Dans les grandes villes moyennes et les métropoles secondaires, la fourchette monte vers 4,5 à 6,5 % net. C'est souvent le meilleur équilibre entre rendement, demande locative et liquidité à la revente.

Dans les villes moyennes détendues et certaines périphéries, on trouve du 7 à 10 % brut, parfois plus. Attention : ces rendements élevés rémunèrent un risque réel de vacance, de rotation des locataires et de moindre liquidité à la revente. Un 9 % brut avec deux mois de vacance par an et des impayés vaut souvent moins qu'un 5 % net solide.

La bonne question n'est donc pas « quel rendement maximum » mais « quel couple rendement-risque correspond à mon objectif ». Cashflow immédiat, constitution de patrimoine, préparation de la retraite : chaque stratégie a sa zone de rendement cohérente. L'analyse Max positionne chaque bien sur ces repères, avec la tension locative réelle du secteur.

Questions fréquentes

Les questions qu'on se pose avant d'acheter.
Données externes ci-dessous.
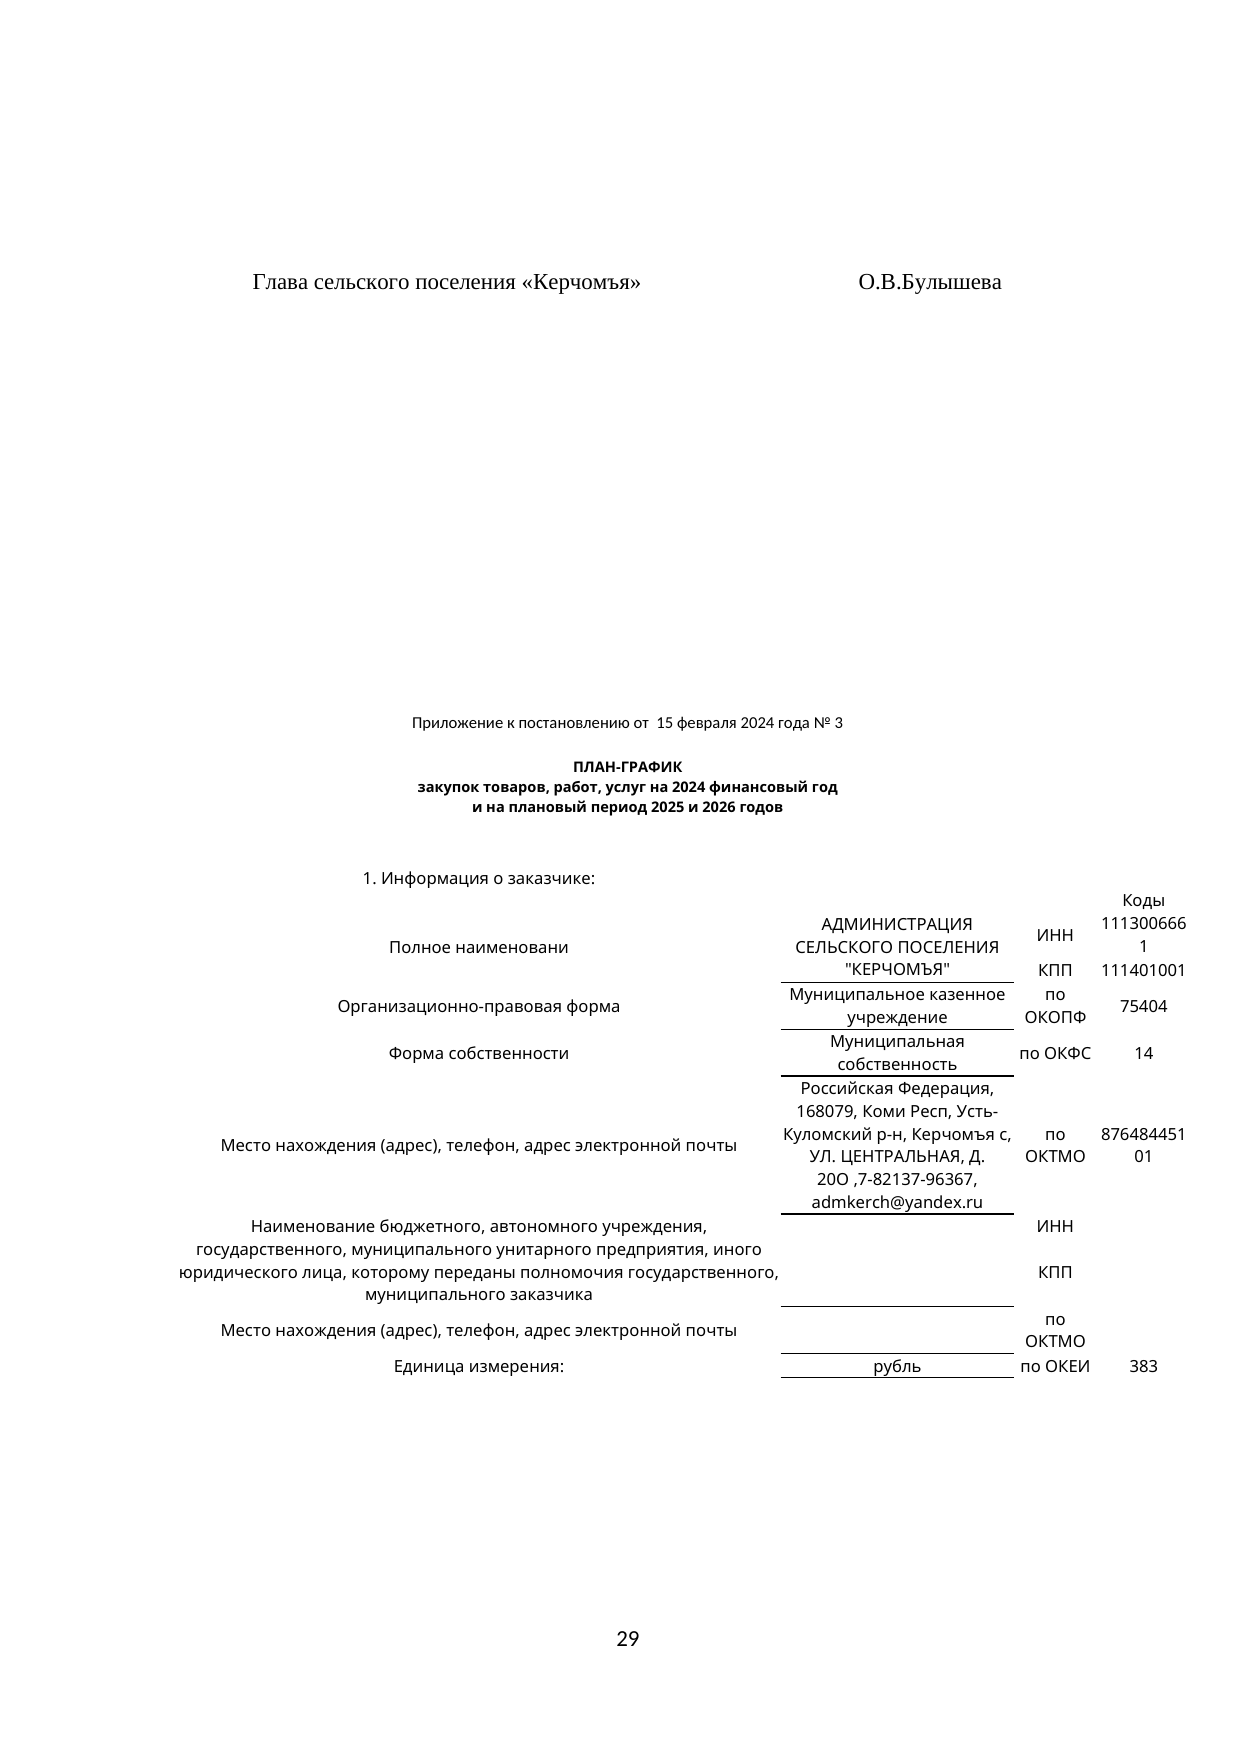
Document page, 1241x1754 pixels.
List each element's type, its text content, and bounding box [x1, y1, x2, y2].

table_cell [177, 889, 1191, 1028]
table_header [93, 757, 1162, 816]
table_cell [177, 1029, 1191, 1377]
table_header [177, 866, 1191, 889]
text Глава сельского поселения «Керчомъя» О.В.Булышева [177, 268, 1078, 294]
text Приложение к постановлению от 15 февраля 2024 года № 3 [177, 712, 1078, 733]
Quelle rentabilité locative viser en 2026 ?
Tout dépend de la ville et de votre stratégie. En métropole tendue, 3 à 4,5 % net est courant ; en ville moyenne, 5 à 8 % net est atteignable. Le bon repère n'est pas le rendement seul mais le cashflow après impôts : un bien peut afficher 6 % brut et vous coûter de l'argent chaque mois.
Quelle différence entre rendement brut et net ?
Le brut divise simplement le loyer annuel par le prix. Le net déduit les charges non récupérables, la taxe foncière, l'assurance et les frais de gestion. L'écart est souvent de 1 à 2 points : un 5 % brut devient fréquemment un 3,5 % net.
Pourquoi le calcul après impôts change tout ?
Parce que votre TMI et le régime fiscal choisi (micro-foncier, réel, LMNP) déterminent ce qui reste réellement. Deux investisseurs achetant le même bien peuvent avoir des cashflows très différents. C'est exactement ce que Max calcule pour votre situation.
Qu'est-ce que le cashflow et pourquoi est-il plus parlant que le rendement ?
Le cashflow est la différence entre ce qui entre (loyers) et ce qui sort (crédit, charges, impôts) chaque mois. Un cashflow positif signifie que le bien s'autofinance et dégage un excédent. Un rendement correct peut cacher un cashflow négatif si le financement est mal calibré, et inversement.
Comment la vacance locative affecte-t-elle la rentabilité ?
Un mois de vacance par an équivaut à environ 8 % de loyers en moins. Dans une ville tendue, le risque est faible. Dans une ville détendue, provisionnez systématiquement un mois par an dans votre calcul pour rester réaliste.
Faut-il inclure le crédit dans le calcul de rentabilité ?
Le rendement se calcule hors financement : il mesure la performance du bien lui-même. Le crédit intervient dans le calcul du cashflow, qui mesure votre effort de trésorerie mensuel. Les deux chiffres se complètent : un bon investissement combine un rendement solide et un cashflow soutenable.
Les travaux améliorent-ils la rentabilité ?
Souvent, oui. Un bien à rénover s'achète moins cher, les travaux peuvent se déduire fiscalement au régime réel, et le loyer après rénovation est plus élevé. Mais le calcul doit intégrer le coût réel des travaux et les mois de vacance pendant le chantier.
Quelle surface offre la meilleure rentabilité ?
Les petites surfaces (studios, T1, T2) affichent généralement les meilleurs rendements bruts au mètre carré, mais avec plus de rotation et de vacance. Les grandes surfaces tournent moins mais fidélisent. Le bon choix dépend du marché local et de votre tolérance à la gestion.
Le rendement locatif est-il le seul critère pour choisir un bien ?
Non. La tension locative, le potentiel de valorisation, la qualité de l'emplacement et la liquidité à la revente comptent autant. Un rendement élevé dans une ville qui se vide est un piège classique. L'analyse Max croise le rendement avec la tension du marché local pour donner un verdict global.
Le simulateur est-il vraiment gratuit ?
Le calcul brut et net sur cette page est gratuit et sans inscription. Le verdict complet de Max (score d'achat, cashflow après impôts, analyse du marché) demande un compte gratuit, qui inclut 3 analyses par mois, sans carte bancaire.